# tycoon lake camping



## leckig (May 11, 2005)

How difficult is to get a camping site on Tycoon? I am thinking about coming in on Friday morning, are most of the sites taken this time of the year?
thanks!


----------



## TerryMayberry (Dec 23, 2009)

I can't speak for Tycoon but we were at Clendening last weekend and there were only a few crazy people besides us.


----------



## leckig (May 11, 2005)

has anyone seen many tents there this last weekend? Thanks!


----------



## peon (Feb 28, 2005)

Can't say about tycoon but I was at alma this past weekend and it's close to tycoon and it looked like no one was camping in tents, just a few rv's

Outdoor Hub mobile, the outdoor information engine


----------



## leckig (May 11, 2005)

thanks, this helps. I just dont want to drive 2hrs+ and find that there are no spots. Last year in September a ranger at Tycoon told me that the place is completely packed in the spring.


----------



## peon (Feb 28, 2005)

It's a 45 min drive for me or I would go check it out for you. It's been cold at night so I'd say most people are waiting for warmer Weather to camp. 

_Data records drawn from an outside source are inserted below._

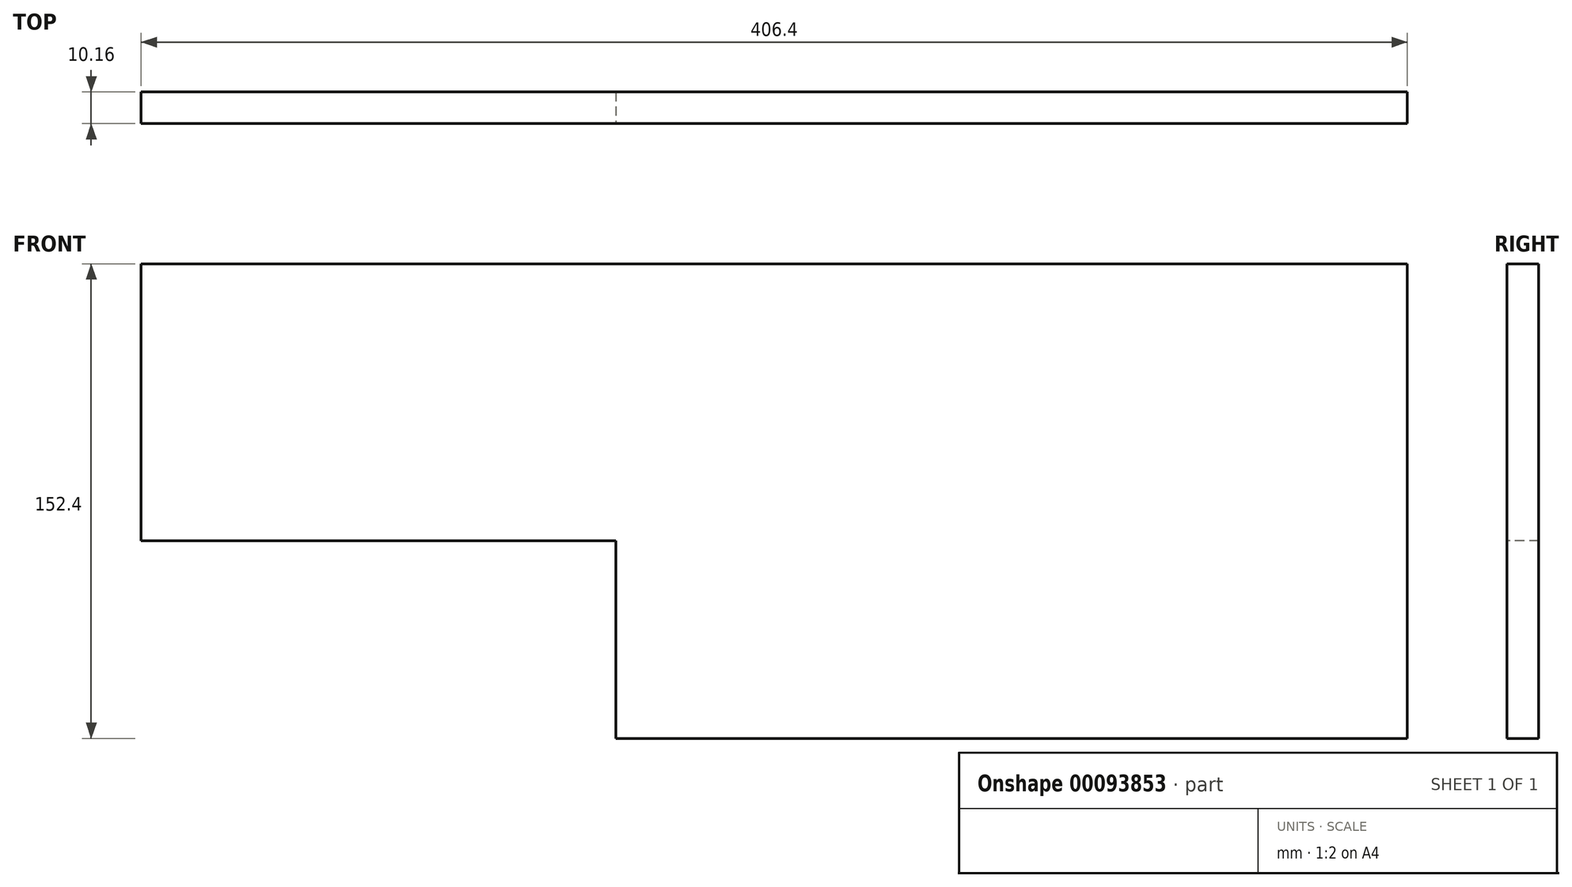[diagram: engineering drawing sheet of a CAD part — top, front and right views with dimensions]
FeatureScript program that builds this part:
annotation { "Feature Type Name" : "Feature", "Feature Type Description" : "" }
export const myFeature = defineFeature(function(context is Context, id is Id, definition is map)
    precondition{}
    {
        {
            var Q0;
            Q0=qCreatedBy(makeId("Front.planeOp"),FACE);
            var sketch = newSketch(context, id + "F0", { "sketchPlane" : qUnion([Q0])});
            skLineSegment(sketch, "E0", {"start": v(152.4, 0) * mm, "end": v(406.4, 0) * mm});
            skLineSegment(sketch, "E1", {"start": v(406.4, 0) * mm, "end": v(406.4, 152.4) * mm});
            skLineSegment(sketch, "E2", {"start": v(406.4, 152.4) * mm, "end": v(0, 152.4) * mm});
            skLineSegment(sketch, "E3", {"start": v(0, 152.4) * mm, "end": v(0, 63.5) * mm});
            skLineSegment(sketch, "E4", {"start": v(0, 63.5) * mm, "end": v(152.4, 63.5) * mm});
            skLineSegment(sketch, "E5", {"start": v(152.4, 63.5) * mm, "end": v(152.4, 0) * mm});
            skSolve(sketch);
        }
        {
            var Q0;
            Q0=makeQuery(id+"F0.imprint","IMPRINT",FACE,{"disambiguationData":[TD([[makeQuery(id+"F0.imprint","IMPRINT",EDGE,{"derivedFrom":sQuery(id+"F0.wireOp",EDGE,"E0")}),1.0]])]});
            extrude(context, id + "F1", {"entities" : qUnion([Q0]), "oppositeDirection" : true, "depth" : 10.16 * mm});
        }
    });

Outdoor Hub mobile, the outdoor information engine


----------



## Slatebar (Apr 9, 2011)

I was at Tycoon yesterday and the campground looked pretty much empty. I think there were either 1 or 2 campers..


----------



## leckig (May 11, 2005)

thanks so much Slatebar! I am coming in tomorrow.


----------



## jacobwhite (Jul 29, 2011)

i was think about fishing at tycoon sometime soon is there good sized catfish


----------